World-renowned bartender (Dirty Dick Tiki Bar, Paris)
Petite Bohème October 2
This week on “Talk About Las Vegas With Ira,” I sit down with world-renowned bartender Scotty Schuder, the creative force behind Paris’ legendary Dirty Dick tiki bar. Scotty is bringing his globally celebrated cocktails to Petite Bohème for a one-night-only takeover, Thursday, October 2.
In our conversation, Scotty dives into the rich history of tiki culture—from its 1934 origins with Don the Beachcomber, through its decline, and into today’s vibrant neo-Tiki revival. He shares how his own journey began here in Las Vegas, the city where he first fell in love with tiki, before spending 27 years in Paris and eventually opening Dirty Dick—a bar designed to welcome everyone.
We talk about his deep Las Vegas family roots, his collaboration with Petite Bohème’s Bar Manager Jonah Gibbs, and the magic of tiki: homemade ingredients, fresh juices, premium spirits, and pure escapism. Scotty is joined by Mickey, who helped launch Dirty Dick, as they reveal how recipes are remembered, why tiki resonates so deeply, and what makes this cocktail culture such an unforgettable experience.
Dirty Dick is not your average tiki bar—and it never was. Since 1936, the neon sign above Rue Frochot has read Dirty Dick, first as a Corsican mafia–run sex club in Pigalle’s red-light district and, since 2013, as Paris’s unlikeliest tropical escape. When California-born bartender Scotty Schuder took over the shuttered brothel, he kept the notorious name but transformed the space into a world-class tiki oasis, filled with fresh fruit, house-made syrups, and drinks that echo the golden age of Don the Beachcomber.

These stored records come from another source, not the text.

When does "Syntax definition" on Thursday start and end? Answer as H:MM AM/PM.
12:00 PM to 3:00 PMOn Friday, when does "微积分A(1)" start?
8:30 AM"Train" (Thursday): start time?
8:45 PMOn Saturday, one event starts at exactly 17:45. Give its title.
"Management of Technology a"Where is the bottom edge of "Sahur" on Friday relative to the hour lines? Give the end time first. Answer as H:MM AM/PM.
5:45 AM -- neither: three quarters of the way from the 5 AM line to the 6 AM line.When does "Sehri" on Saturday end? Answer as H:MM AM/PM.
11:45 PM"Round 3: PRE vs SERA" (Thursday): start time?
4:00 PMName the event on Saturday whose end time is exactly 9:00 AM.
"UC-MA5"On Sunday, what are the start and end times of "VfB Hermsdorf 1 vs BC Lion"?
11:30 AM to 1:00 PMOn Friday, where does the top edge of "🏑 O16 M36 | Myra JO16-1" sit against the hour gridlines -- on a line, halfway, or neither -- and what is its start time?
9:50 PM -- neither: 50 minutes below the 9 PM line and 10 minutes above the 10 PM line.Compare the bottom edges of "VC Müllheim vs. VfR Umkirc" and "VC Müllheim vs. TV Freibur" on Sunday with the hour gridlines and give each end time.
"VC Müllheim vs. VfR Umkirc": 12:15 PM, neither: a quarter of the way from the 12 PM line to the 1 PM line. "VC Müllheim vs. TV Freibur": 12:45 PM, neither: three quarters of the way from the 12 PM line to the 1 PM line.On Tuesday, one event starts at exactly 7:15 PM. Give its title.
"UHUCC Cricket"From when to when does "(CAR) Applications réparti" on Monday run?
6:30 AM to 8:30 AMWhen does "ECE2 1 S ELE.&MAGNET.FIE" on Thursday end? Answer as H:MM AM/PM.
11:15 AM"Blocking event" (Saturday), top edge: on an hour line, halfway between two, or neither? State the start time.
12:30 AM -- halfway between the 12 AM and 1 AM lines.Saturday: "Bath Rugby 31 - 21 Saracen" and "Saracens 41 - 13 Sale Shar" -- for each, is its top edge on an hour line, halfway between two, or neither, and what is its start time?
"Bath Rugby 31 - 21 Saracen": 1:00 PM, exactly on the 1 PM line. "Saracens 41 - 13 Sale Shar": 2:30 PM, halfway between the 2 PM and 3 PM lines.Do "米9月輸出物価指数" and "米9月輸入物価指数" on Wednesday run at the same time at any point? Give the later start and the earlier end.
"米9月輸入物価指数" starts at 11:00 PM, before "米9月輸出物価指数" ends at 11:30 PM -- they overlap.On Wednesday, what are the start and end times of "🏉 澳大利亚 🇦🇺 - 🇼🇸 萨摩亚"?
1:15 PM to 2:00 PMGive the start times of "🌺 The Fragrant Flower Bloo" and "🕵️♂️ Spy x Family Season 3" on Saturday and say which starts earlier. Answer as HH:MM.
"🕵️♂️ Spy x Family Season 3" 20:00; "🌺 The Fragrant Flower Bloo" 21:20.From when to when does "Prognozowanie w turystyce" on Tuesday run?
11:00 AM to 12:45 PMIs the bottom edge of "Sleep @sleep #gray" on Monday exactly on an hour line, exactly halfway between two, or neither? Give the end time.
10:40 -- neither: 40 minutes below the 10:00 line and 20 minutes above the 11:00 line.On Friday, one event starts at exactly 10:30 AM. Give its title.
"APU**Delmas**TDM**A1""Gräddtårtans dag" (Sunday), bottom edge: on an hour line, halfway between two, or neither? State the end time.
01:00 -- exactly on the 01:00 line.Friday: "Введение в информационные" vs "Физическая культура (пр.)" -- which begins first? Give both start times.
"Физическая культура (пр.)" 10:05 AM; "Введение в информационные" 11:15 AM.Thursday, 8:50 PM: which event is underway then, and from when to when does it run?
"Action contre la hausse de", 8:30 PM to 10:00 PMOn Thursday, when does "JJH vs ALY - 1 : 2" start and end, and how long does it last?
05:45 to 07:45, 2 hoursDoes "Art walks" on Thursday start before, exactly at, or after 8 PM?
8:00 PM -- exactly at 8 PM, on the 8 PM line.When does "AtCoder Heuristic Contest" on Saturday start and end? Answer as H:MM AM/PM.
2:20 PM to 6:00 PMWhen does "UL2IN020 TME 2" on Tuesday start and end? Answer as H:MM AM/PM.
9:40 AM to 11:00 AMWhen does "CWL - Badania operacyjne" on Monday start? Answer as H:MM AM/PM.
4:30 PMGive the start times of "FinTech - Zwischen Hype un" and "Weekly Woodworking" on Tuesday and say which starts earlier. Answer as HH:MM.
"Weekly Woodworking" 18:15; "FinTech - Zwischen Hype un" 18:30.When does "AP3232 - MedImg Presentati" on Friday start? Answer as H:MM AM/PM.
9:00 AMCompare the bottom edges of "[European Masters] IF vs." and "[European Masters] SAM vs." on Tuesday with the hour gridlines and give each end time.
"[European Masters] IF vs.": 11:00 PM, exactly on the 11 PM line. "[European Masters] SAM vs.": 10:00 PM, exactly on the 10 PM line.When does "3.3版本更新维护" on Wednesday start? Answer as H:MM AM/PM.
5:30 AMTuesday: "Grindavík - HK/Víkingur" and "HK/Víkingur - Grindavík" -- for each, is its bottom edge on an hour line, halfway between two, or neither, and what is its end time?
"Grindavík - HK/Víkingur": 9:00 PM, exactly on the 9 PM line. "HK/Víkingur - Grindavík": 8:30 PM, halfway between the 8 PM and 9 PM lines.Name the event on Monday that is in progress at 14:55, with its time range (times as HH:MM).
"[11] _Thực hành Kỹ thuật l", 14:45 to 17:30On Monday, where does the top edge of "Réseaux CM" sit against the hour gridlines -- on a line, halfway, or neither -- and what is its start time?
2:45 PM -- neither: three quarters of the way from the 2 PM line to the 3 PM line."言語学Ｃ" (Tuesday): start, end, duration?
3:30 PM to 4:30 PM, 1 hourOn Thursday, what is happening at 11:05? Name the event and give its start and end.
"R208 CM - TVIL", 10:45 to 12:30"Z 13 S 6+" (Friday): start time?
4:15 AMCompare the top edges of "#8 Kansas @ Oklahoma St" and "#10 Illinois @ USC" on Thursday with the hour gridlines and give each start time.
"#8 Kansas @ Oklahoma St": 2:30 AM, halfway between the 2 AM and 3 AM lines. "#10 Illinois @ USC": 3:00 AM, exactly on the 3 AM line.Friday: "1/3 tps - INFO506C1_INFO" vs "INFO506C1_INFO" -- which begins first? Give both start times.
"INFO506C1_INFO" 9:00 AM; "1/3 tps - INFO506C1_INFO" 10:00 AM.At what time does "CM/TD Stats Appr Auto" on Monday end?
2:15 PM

Schuder’s path to Pigalle is as unconventional as the bar itself. Raised in the Mojave Desert, he chased music, love, and adventure before landing in Paris, where he decided to stay and raise his son. A fateful visit to Frankie’s Tiki Room in Las Vegas sealed his passion for tiki, convincing him to create a bar built on the same sense of escapism. Today, Dirty Dick is a fixture of Paris’s cocktail scene, a place where locals, travelers, and even rock ’n’ roll royalty gather to lose track of time over Zombies, Piña Coladas, and Schuder’s own creations.
Behind the theatrics, there’s serious craft: ten hours of prep for a single night of service, six varieties of fresh juice, a dozen house syrups, and an obsessive dedication to balance. For Schuder, tiki isn’t kitsch—it’s hospitality at its most generous, designed to transport guests far from Paris’s gray skies, if only for a drink or two.